Judical assessment of tribunal cases

Last month, the employment tribunal introduced a process of judicial assessment. The aim of judicial assessment is to help in the settlement of employment tribunal litigation. It is a process whereby an employment judge will make an initial assessment of the strengths and weaknesses of the parties’ cases with a view to helping them to settle the dispute. 

Both parties must freely consent to the judicial assessment, which will take place as a “bolt on” to a standard case management/preliminary hearing. It is our understanding that judicial assessment has to take place at the first of these hearings and will not generally be offered later on in the proceedings. 

What you need to know about judicial assessment

The assessment is made by an employment judge. He or she will use legal and factual points as clarified in the case management hearing but no evidence will be heard. 

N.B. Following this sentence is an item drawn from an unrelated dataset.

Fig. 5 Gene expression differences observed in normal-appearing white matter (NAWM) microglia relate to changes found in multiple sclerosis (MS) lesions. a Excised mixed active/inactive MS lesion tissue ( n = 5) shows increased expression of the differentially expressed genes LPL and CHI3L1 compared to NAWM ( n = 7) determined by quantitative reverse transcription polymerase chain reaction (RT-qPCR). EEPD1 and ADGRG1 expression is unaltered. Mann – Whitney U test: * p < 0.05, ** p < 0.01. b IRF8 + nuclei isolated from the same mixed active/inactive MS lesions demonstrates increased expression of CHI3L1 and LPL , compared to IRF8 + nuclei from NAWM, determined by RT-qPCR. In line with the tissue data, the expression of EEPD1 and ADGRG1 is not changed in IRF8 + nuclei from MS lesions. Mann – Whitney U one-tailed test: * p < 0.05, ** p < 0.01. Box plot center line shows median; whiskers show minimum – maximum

Because the process is confidential, the parties must agree that the views expressed by the employment judge will not be disclosed to third parties – other than advisers. They must also agree that, should the case not be settled, the judge’s views must not be mentioned in subsequent proceedings. However, the parties are at liberty to use the judge’s comments in any ‘without prejudice’ discussions. 

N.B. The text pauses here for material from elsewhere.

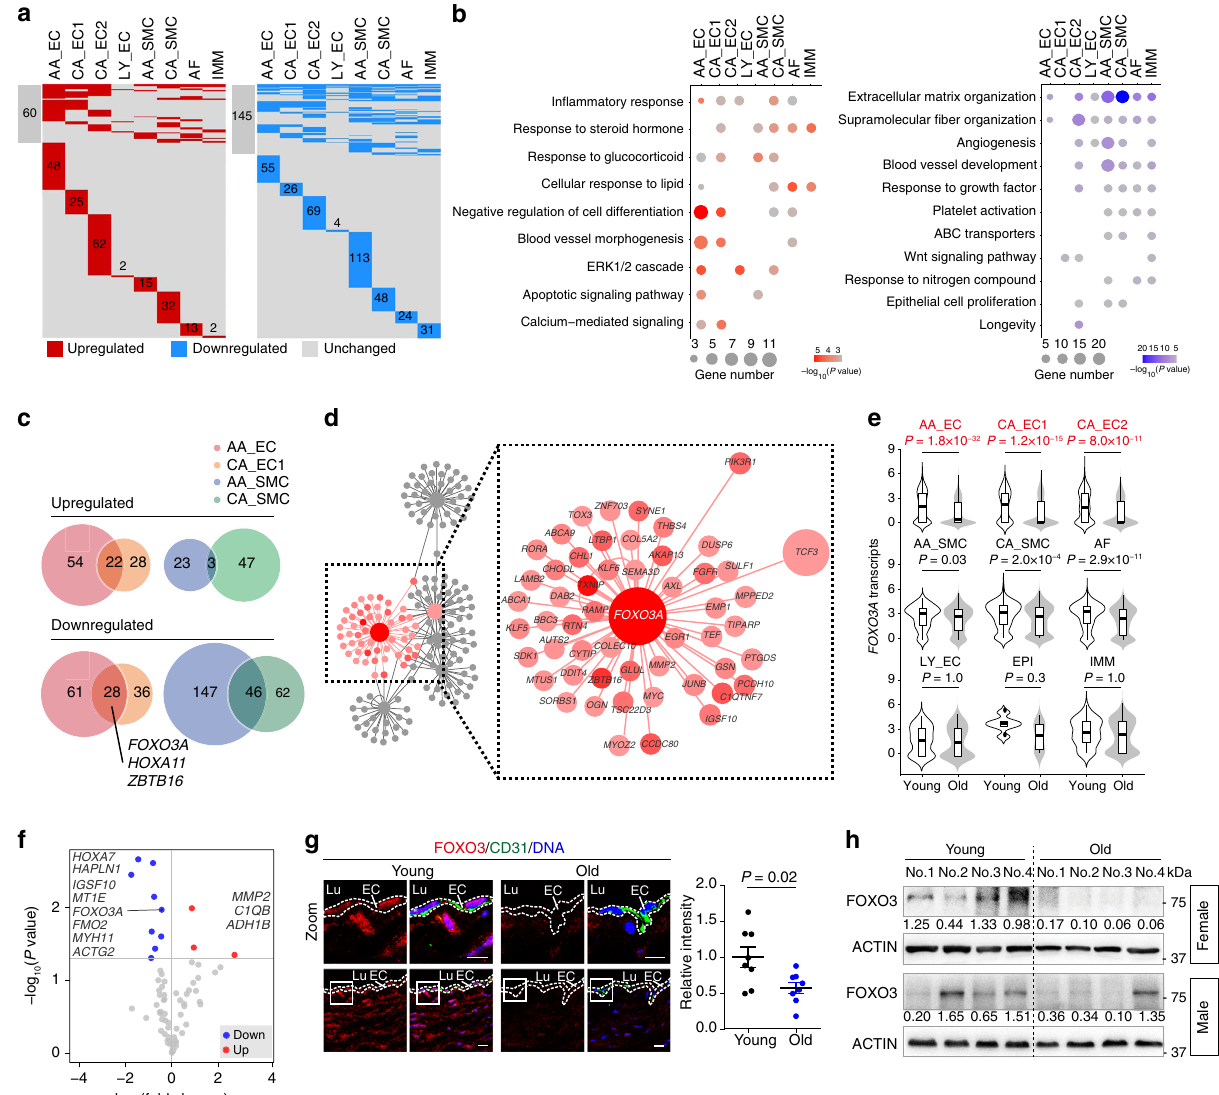
Fig. 3 Gene regulatory network uncovers FOXO3A at the hub of aging regulation. a Heatmap showing the differentially expressed genes (O/Y DEGs, Bonferroni-corrected p value ≤ 0.05 and log 2 [fold change] ≥ 0.5) for each cell type from young and old monkeys. P values were determined by two-sided Wilcoxon rank sum tests. Rows represent genes and columns are cell types. Red, upregulated genes; blue, downregulated genes; gray, genes not differentially expressed. The number of O/Y DEGs in at least two cell populations is shown in the gray rectangles; the number of O/Y DEGs uniquely differentially expressed in each cell type is shown in the colored rectangles. See Fig. 1 for cell-type abbreviations. b GO analysis of differentially expressed genes. Red, upregulated pathways; blue, downregulated pathways. c Venn diagrams of upregulated and downregulated genes shared in AA_EC/SMC and CA_EC1/SMC of old monkeys. d Network visualization of potential transcriptional regulation in the vessels. Node size is positively correlated with the number of directed edges. Nodes and edges that directly bind to the node of FOXO3A are highlighted in red; others are gray. Red is positively correlated with the number of motif-binding sites (darker red re fl ects more motifs). Dashed square, enlarged area. e Violin plots with box plots inside showing FOXO3A expression across cell types. f Volcano plot of O/Y DEGs ( p value ≤ 0.05, two-sided Student ’ s t test) veri fi ed by qPCR. Blue dots, downregulated genes; red dots, upregulated genes. g Left, immuno fl uorescence staining for FOXO3A and CD31 in the aortic artery. Right, quanti fi cation of immuno fl uorescence intensity in young and old vessel samples. Lu lumen, EC endothelial cells. Scale bar, 10 μ m. Data are presented the means ± SEM; n = 8 monkeys; p values were determined by two-sided Student ’ s t test. h Western blotting and band intensity quanti fi cation of FOXO3 protein levels in young and old vessel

The judge who conducts judicial assessment will not normally be involved in any further part of the proceedings. The assessment can take place via telephone or in person; the latter is more likely if in-depth discussions are anticipated.

Some cases, such as straightforward unfair dismissal or wages claims, are not routinely listed for a case management/preliminary hearing.  As yet, it is not clear whether judicial assessment will be available in these instances.

Judicial assessment is likely to be particularly helpful where one party feels that the other's case is weak or of low value, or where the claim or response has been issued without the benefit of legal advice.

The first step is for the parties to liaise to see whether they both agree to judicial assessment. If so, they should let the tribunal know that this is how they would like to move forward. 

Where the claimant is represented by a lawyer, it might be prudent for the lawyer to bring a draft settlement agreement to the hearing.  If the claimant is not represented, an ACAS officer could be asked to stand by to conciliate. A binding settlement can be reached through ACAS over the phone or using a COT3 without the claimant having to take independent legal advice on the settlement terms.

The contents of this article are intended for general information purposes only and shall not be deemed to be, or constitute legal advice. We cannot accept responsibility for any loss as a result of acts or omissions taken in respect of this article.